The Edit Tree page
A Bot model consists of several elements, but the main one is the recognition tree. This holds a tree of words, sets of words, concepts and variables that make up the recognition part of the bot.
Text written or converted from speech uttered by a user is broken into words and applied to the tree. With each new word a pointer moves down the tree, and when it reaches a leaf node a candidate response is flagged.
So the tree contains the language knowledge of the Bot. It is the bit of the bot that responds to unguided text, i.e. to any text a user may enter.
The Darl Bot system works by processing unguided text until a guided sequence of text can be started.
This is rather like talking to a financial or legal advisor, where initially the conversation might be about anything, and then as soon as the advisor works out what the question is about, he or she takes over the conversation to elicit the information needed to create a response.
This page is concerned with editing that tree.
There are two ways yu can do that, through the tree view or the phrase view. Both are selected via tabs at the top left of the page:
To the immediate right of the sidebar is the tree view. By clicking on elements you can open up parts of the tree for inspection.
To the right is the attribute section, which synchronises with your selection of a place on the tree. The attribute section determines what the response will be, if any, to a user who'se text directs the recognition engine to that part of the tree.
Beneath the attribute section is a list of potential lineage matches for the word selected in the tree.
Editing the tree
A right button click on a tree element brings up a menu.
Generates a new child element beneath the current selection, so in effect another word in the sequence.
Changes the text at that location
deletes the text at that location
Removes that element and the entire sub tree, and puts them into the paste buffer.
Copies that element and the entire sub tree, and puts them into the paste buffer.
Pastes a sub tree from the paste buffer at that point.
Add entry at root
This button adds a new root entry, i.e. initial word in the sequence to be matched.
Text sequence elements
A list of all the things you can enter at each point in the tree is availabe on the text sequence elements page
Using this view you can try out phrases to see if they are in the model and add or delete them.
You can also look at the default responses of your bot to users and add responses where appropriate.
Type a phrase that you want to find or create anew. If the phrase exists the exists check box is highlighted.
This responds to Find Phrase if a new phrase is entered. This will contain the matching pattern or path in the tree, if exists is checked, or otherwise will contain a best guess as to the right place to put this phrase in the tree.
You can change this default and enter your own path, using the formatting described in help with patterns.
If the path given does not exist in the model, clicking this will add it to the model along with any attributes, such as DARL code, defined in the attribute section.
This will remove a given path and attributes from the model if it exists.
As your Bot runs any interactions where a default is triggered are stored along with identification of the model and owner. These anonymised records are vital for discovering interactions that your bot is not responding to.
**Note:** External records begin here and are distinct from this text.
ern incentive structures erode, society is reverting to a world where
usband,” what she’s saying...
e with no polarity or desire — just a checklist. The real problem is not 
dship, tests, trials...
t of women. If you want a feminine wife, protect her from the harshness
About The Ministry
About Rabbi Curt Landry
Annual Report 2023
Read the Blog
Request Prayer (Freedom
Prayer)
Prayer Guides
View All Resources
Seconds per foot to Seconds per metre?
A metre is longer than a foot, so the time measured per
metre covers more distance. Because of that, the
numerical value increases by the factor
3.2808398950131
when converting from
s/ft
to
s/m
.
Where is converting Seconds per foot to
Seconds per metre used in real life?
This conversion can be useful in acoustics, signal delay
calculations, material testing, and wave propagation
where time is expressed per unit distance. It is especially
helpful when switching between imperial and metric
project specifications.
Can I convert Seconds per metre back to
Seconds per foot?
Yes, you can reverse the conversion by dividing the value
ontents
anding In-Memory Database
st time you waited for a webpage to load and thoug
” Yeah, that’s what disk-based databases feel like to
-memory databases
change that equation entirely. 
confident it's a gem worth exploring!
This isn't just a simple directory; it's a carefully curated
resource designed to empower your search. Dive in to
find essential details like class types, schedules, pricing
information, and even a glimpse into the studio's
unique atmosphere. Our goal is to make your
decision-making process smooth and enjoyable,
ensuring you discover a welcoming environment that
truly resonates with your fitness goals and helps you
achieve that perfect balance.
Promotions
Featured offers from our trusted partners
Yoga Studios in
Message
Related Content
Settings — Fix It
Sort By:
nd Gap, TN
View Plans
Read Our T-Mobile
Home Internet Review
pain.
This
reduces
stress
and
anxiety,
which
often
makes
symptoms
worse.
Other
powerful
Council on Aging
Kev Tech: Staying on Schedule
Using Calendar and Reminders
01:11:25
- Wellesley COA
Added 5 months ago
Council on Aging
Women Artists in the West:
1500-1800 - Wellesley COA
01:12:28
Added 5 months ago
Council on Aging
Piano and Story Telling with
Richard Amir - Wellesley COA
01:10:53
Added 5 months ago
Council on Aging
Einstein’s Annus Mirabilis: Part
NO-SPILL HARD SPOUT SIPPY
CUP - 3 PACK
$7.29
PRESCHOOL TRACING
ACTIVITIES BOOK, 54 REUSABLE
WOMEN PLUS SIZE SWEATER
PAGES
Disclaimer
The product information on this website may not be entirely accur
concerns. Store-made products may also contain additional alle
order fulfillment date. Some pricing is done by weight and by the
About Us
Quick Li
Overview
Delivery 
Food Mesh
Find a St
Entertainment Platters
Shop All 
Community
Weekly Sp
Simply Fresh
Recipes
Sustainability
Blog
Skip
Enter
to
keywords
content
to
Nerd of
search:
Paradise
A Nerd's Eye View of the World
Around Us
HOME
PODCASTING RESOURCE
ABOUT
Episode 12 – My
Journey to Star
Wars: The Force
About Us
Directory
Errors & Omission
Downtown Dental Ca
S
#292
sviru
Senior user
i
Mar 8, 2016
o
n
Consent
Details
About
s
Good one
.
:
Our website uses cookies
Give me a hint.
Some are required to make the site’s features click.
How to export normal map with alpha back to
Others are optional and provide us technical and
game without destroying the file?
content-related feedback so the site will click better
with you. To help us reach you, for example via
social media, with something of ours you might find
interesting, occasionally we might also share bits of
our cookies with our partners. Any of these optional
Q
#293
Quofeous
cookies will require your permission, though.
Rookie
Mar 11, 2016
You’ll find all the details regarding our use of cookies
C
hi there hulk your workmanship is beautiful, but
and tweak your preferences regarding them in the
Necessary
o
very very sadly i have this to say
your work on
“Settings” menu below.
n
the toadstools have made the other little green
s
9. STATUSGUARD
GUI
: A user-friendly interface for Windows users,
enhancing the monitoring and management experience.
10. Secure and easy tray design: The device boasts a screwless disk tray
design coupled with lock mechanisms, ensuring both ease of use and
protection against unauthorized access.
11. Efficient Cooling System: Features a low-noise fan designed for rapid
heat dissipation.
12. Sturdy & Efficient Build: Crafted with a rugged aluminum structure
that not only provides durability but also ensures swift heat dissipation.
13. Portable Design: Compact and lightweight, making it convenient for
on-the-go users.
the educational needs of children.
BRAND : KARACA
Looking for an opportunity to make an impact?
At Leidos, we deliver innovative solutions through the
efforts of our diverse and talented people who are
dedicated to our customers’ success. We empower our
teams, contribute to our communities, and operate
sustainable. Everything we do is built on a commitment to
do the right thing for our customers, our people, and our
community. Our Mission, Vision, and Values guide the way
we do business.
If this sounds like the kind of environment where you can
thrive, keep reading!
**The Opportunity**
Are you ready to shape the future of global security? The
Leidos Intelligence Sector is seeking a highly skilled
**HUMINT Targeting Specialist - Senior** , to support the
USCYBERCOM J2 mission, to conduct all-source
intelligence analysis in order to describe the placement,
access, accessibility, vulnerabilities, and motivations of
A table of these interactions is shown, along with the response the Bot gave. This could be the root default response, or any other default response further down the tree.
Clicking on a row highlights it and copies the phrase to the find phrase edit box, which will trigger a look up of the phrase. Since these records might be old, you may already have added this phrase to the model. In this case the exists check box will be highlighted and you need do nothing more. Otherwise you can modify the model to respond appropriately.
Clicking on this deletes the default pattern.
This searches over texts entered by the user looking for texts that start with the search phrase.
This section of the page determines what happens when a particular word sequence is provided by the user. The possibilities vary from the really simple, to respond with text, to the slightly more complicated, to respond with a call to a ruleset, to the advanced, where you can edit DARL rules to craft a response. These are selected using tabs.
Using the response tab, you can tell the bot to return either a single piece of text, or a randomly selected text from a selection.
Select string to the right of single response. You can the enter any text to respond to the given word sequence.
Randomly selected responses
A simple trick to make your bot seem more interactive is to have a set of possible responses.
In this case the randomly selected response check box is selected and a list edit control enables you to add any number of possible responses.
You can use this tab in combination with the response tab. This tab determines if a ruleset should be called. It displays a drop down list of all the rulesets currently defined in your account.
This tab permits you to edit the DARL rules associated with this word sequence. The other two tabs automatically create DARL rules. This tab enables you to edit the DARL directly. If you make any changes to the DARL code changes to the other tabs will be ignored.
Using the DARL editor is described here: Darl editor.
Save attributes button
Any changes to the attributes are saved by clicking this button. As usual these changes only become part of the working Bot model, and are not saved to the bot until the save icon on the top bar is clicked.
Possible lineages list
Whenever a tree element is selected, if it just contain s a simple word, a liookup is made of all the concepts related to this word. You can replace the word with a concept by clicking on a concept. This is an extremely powerful tool, because thereafter all words that match this concept, and any concept derived from it, in any grammatic variant will be matched. This can reduce the size of the tree dramatically, but is most appropriate for those with a knowledge of computational linguistics.